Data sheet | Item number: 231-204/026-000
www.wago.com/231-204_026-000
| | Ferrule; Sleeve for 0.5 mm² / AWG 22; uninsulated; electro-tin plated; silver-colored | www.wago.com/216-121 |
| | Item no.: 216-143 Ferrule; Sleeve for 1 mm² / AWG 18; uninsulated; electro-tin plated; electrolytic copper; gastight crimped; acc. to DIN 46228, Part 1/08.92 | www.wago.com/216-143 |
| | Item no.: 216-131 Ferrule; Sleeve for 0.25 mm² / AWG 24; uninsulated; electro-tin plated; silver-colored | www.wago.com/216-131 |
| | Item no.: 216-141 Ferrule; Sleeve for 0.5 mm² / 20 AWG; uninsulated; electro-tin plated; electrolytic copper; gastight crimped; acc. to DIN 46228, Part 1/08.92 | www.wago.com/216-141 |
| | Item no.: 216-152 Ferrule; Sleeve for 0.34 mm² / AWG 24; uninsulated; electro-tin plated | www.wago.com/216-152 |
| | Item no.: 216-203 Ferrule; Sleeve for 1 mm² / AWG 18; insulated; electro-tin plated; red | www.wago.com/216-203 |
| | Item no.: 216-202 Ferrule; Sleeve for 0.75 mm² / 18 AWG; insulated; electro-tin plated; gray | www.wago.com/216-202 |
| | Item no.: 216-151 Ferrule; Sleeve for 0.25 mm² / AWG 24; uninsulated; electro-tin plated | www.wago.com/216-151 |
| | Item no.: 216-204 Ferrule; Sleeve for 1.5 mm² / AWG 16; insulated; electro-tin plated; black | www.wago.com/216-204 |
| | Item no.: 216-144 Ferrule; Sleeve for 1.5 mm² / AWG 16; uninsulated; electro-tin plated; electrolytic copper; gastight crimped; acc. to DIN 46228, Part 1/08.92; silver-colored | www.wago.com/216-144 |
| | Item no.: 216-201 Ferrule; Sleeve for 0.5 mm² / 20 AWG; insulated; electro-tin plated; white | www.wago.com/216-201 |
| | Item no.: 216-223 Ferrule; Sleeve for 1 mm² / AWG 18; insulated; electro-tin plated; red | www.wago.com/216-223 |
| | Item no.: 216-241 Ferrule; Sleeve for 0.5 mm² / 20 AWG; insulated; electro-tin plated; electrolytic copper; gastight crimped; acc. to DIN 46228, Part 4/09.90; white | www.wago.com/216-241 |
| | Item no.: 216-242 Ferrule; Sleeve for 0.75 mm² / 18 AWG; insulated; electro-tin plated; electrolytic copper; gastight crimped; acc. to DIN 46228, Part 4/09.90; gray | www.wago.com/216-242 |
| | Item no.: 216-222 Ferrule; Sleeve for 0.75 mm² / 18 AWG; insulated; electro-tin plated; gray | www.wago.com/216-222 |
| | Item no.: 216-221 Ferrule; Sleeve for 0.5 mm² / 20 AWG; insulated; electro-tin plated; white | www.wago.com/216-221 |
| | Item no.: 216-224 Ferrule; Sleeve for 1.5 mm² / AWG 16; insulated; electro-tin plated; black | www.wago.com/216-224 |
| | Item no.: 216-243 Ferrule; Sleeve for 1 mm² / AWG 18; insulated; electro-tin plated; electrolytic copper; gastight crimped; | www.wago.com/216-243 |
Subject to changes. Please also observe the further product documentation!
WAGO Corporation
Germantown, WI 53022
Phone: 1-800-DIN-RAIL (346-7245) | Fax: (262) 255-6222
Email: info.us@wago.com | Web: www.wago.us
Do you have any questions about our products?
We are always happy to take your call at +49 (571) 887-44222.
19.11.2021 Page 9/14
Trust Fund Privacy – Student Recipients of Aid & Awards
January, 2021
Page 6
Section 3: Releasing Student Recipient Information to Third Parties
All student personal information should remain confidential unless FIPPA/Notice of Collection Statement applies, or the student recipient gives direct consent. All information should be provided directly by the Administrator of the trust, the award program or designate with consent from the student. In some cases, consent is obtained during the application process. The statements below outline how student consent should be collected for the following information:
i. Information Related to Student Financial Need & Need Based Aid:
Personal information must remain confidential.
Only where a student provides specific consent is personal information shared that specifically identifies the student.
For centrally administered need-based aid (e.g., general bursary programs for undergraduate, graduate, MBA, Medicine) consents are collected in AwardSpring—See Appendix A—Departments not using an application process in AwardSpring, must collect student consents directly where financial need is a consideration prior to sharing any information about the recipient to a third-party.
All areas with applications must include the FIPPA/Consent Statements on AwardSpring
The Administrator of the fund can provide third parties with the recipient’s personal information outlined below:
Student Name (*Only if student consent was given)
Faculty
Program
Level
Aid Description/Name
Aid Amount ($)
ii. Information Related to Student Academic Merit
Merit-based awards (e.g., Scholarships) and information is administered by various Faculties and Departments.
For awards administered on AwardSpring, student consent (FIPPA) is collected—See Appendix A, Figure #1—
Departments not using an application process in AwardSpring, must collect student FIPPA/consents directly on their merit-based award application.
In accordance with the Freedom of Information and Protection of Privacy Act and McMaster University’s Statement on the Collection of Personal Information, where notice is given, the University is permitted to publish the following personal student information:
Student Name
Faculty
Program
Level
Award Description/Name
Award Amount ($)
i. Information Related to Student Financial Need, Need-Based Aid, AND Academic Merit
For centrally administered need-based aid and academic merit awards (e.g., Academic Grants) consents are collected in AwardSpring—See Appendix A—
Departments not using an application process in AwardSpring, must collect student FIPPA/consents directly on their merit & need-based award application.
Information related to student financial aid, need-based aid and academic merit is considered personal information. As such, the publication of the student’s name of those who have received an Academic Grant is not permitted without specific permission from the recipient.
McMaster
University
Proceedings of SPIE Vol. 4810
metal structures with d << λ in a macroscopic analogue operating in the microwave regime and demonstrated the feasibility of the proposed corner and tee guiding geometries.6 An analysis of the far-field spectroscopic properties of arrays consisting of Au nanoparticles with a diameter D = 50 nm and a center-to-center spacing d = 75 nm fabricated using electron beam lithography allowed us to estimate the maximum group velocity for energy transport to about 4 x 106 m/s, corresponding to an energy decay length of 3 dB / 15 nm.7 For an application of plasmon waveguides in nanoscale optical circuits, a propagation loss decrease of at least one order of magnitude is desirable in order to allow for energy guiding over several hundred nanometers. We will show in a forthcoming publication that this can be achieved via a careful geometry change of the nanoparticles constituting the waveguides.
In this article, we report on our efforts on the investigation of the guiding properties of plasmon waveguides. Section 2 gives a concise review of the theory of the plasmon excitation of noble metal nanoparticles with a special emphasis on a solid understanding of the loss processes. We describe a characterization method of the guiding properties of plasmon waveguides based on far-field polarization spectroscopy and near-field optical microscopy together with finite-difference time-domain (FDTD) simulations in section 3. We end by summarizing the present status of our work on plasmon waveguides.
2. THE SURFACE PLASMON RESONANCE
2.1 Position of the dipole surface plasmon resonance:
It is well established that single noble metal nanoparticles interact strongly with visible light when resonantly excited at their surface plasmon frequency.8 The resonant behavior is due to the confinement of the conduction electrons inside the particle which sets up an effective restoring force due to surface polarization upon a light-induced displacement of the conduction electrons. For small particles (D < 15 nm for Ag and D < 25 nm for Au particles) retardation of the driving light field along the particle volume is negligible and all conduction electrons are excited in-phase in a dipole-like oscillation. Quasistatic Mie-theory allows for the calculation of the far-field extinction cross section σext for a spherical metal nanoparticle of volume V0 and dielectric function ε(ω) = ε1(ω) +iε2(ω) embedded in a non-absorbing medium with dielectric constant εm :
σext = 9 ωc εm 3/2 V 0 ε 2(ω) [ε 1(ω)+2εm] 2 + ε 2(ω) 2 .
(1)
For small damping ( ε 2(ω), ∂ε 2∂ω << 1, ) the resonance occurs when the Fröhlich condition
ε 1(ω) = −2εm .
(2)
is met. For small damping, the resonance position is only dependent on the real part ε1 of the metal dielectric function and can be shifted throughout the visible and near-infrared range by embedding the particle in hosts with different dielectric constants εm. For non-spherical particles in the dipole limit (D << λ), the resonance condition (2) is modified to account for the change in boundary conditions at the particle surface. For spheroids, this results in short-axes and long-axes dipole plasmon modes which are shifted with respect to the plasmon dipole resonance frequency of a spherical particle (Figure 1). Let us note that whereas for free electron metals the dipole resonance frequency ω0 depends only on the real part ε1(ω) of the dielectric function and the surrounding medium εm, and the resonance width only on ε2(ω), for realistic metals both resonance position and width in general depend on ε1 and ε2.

* _Work to complete_
What are the exact lines from the beginning of the material through the line containing "silver-colored | www.wago.com/216-131 |"? Write out those lines alone.

* _Expected answer_
Data sheet | Item number: 231-204/026-000
www.wago.com/231-204_026-000
| | Ferrule; Sleeve for 0.5 mm² / AWG 22; uninsulated; electro-tin plated; silver-colored | www.wago.com/216-121 |
| | Item no.: 216-143 Ferrule; Sleeve for 1 mm² / AWG 18; uninsulated; electro-tin plated; electrolytic copper; gastight crimped; acc. to DIN 46228, Part 1/08.92 | www.wago.com/216-143 |
| | Item no.: 216-131 Ferrule; Sleeve for 0.25 mm² / AWG 24; uninsulated; electro-tin plated; silver-colored | www.wago.com/216-131 |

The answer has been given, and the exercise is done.